Kidney Sizes on Ultrasound
Normal size 10-12 cm and symmetrical. [1]
- 'Small' kidney(s) may be dysplastic, scarred, or shrunken due to chronic kidney disease.
- 'Large' kidneys may be due to polycystic kidney disease (PKD), infiltration e.g. amyloid, or obstruction.
| Finding | Significance |
|---|---|
| Small bilateral kidneys | CKD (chronic scarring/fibrosis) |
| Asymmetric kidneys | Renovascular disease, reflux nephropathy, congenital |
| Large bilateral kidneys | PKD, amyloid, diabetic nephropathy (early), obstruction |
| Hydronephrosis | Obstructive uropathy |
| Loss of corticomedullary differentiation | Chronic parenchymal disease |
CT Renal Artery — used to assess for renal artery stenosis (a reversible cause of CKD/refractory hypertension). [1]
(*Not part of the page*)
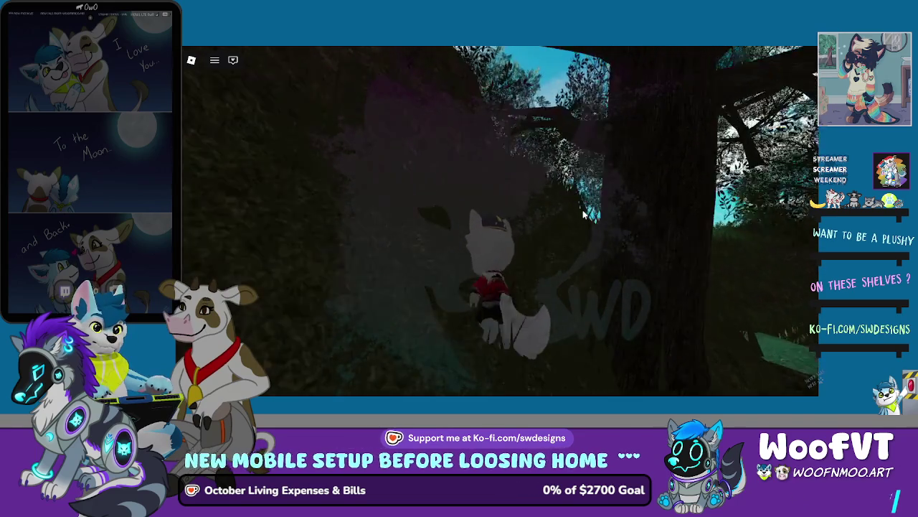
key(w)
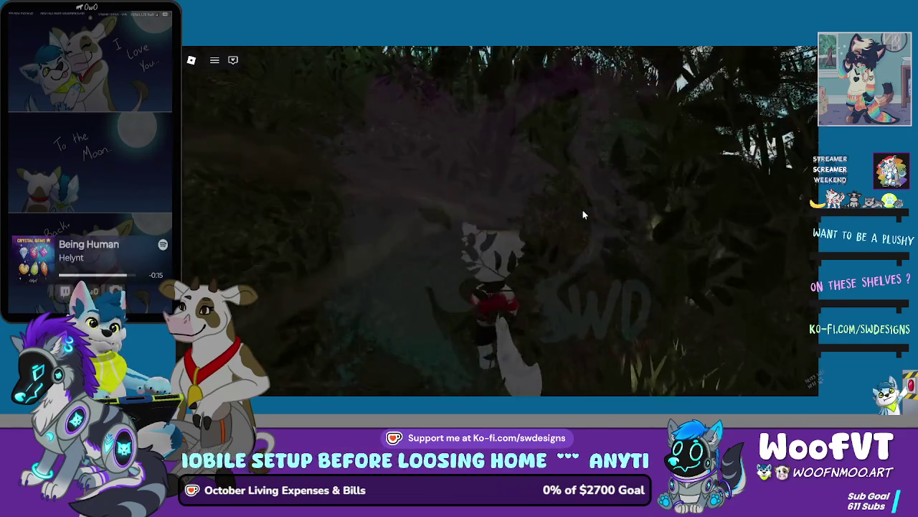
key(w)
Even mild CKD and albuminuria increases the risk of cardiovascular death. Finding and treating the cause, delaying the progression, long term follow up and cardiovascular protection are all important. [1]
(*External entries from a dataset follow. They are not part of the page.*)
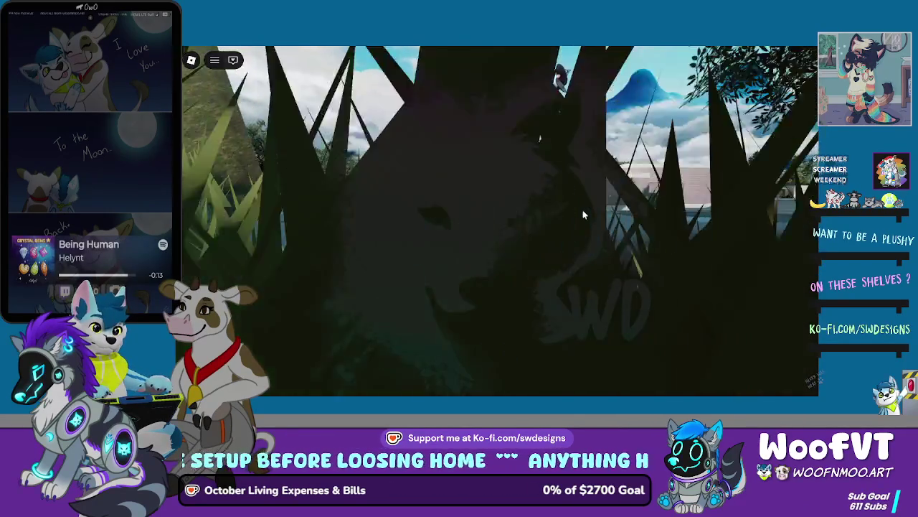
key(w)
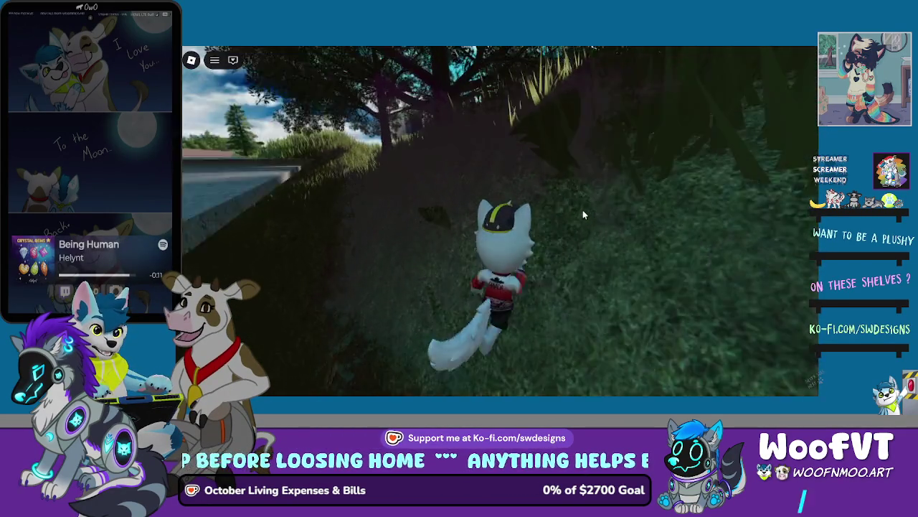
key(w)
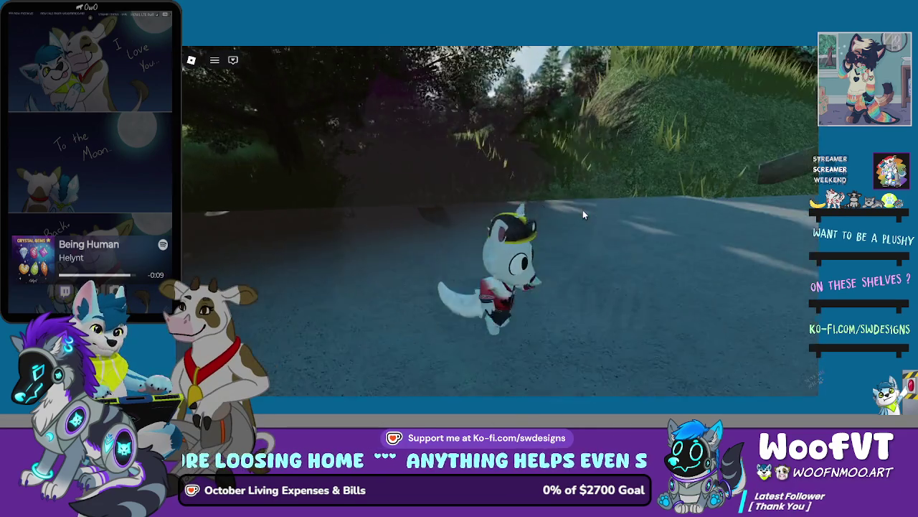
key(s)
This is a critical teaching point: patients with CKD stage 3 are more likely to die of cardiovascular disease than to ever reach dialysis. The exam loves this concept.
Rate determined by: [1]
- Causes (e.g. diabetic nephropathy progresses faster than IgA nephropathy)
- Baseline serum creatinine and Proteinuria (higher baseline Cr and proteinuria = faster decline)
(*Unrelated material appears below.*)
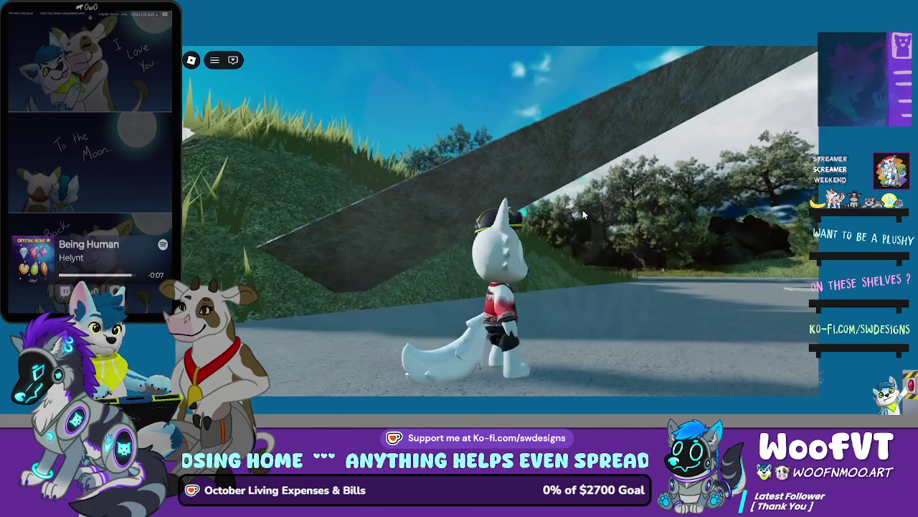
scroll(534, 221, down, 5)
- Severity of Hypertension
- Renal fibrosis and Aging
- Rate ranged from 1 ml/min to 7 ml/min/year
Risk Prognostication Tools: [1]
- Kidney Failure Risk Equation (KFRE) — gives 2- and 5-year risk of kidney failure in CKD patients
- CKD-PC risk models with heatmaps (www.ckdpc.org)
High Yield
Proteinuria is the single strongest modifiable predictor of CKD progression. Reducing proteinuria with RAAS blockade (ACEi/ARB), SGLT2i, and now ns-MRA (finerenone) directly slows progression. This is why every management plan starts with antiproteinuric therapy.
10. Complications of CKD — Deep Dive
Hypertension target < 120/80 (KDIGO 2021 Guideline) [1]
This is a tighter target than the general population (which is < 140/90 or < 130/80). The rationale: in CKD patients, lower BP reduces proteinuria, slows progression, and reduces CV events. However, the SPRINT trial-based target of < 120 systolic is recommended for measurement via automated office BP (AOBP), not conventional clinic BP — this distinction matters.
Antihypertensive choices in CKD: [1]
| Drug Class | Key Consideration |
|---|---|
| ACEI or ARB | Albuminuria — first-line if proteinuria present. Monitor U&E (can cause ↑K⁺ and ↑Cr via efferent arteriolar dilation) |
| Beta blocker | Cardio-protection. Risk of accumulation in renal failure (some are renally cleared) |
| Calcium channel blocker | Watch for swollen feet (peripheral oedema) |
| Diuretics | Can cause worsening renal function (volume depletion) |
| Alpha blocker | Useful if prostate co-morbidity |
ACEI/ARB Monitoring — Exam Classic
After starting or uptitrating ACEI/ARB, check U&E at 2 weeks. A rise in creatinine of up to 30% is acceptable (reflects reduced intraglomerular pressure — actually renoprotective). If Cr rises > 30%, STOP and investigate for renal artery stenosis. Never combine ACEI + ARB (↑ hyperkalaemia, no benefit — ONTARGET trial). [2][4]
10.2 Renal Anaemia
Anaemia in CKD: normochromic, normocytic, due to a lack of erythropoietin. [1]
Pathophysiology from first principles:
- EPO is produced by peritubular interstitial fibroblasts in response to hypoxia
- As nephrons are lost → fewer EPO-producing cells → ↓ EPO → ↓ erythropoiesis
- Additionally: uraemic toxins suppress bone marrow, and hepcidin (an acute phase reactant elevated in CKD due to chronic inflammation) blocks iron absorption and mobilization — "functional iron deficiency"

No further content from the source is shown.